*ACTION ITEM*
Print out the full listing below, word for word.

::: THE INPUT

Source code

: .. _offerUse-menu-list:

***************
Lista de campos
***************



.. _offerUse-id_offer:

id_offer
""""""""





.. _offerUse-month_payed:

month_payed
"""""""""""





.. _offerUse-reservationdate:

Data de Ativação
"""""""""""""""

::::::

*RESPONSE BELOW*
Source code

: .. _offerUse-menu-list:

***************
Lista de campos
***************



.. _offerUse-id_offer:

id_offer
""""""""





.. _offerUse-month_payed:

month_payed
"""""""""""





.. _offerUse-reservationdate:

Data de Ativação
"""""""""""""""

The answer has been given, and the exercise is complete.